EXCERPTED DATA:
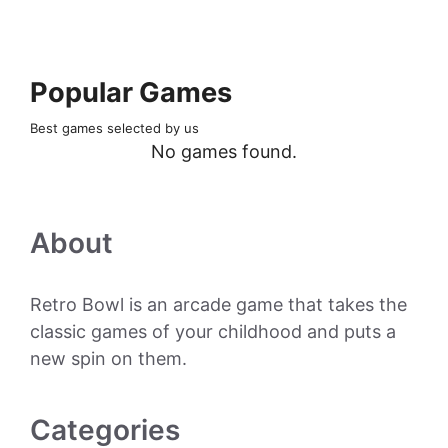
Popular Games
Best games selected by us
No games found.
About
Retro Bowl is an arcade game that takes the
classic games of your childhood and puts a
new spin on them.
Categories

WORK TO COMPLETE: Transcribe the data word for word, with no images.

PROBLEM SOLUTION:
Popular Games
Best games selected by us
No games found.
About
Retro Bowl is an arcade game that takes the
classic games of your childhood and puts a
new spin on them.
Categories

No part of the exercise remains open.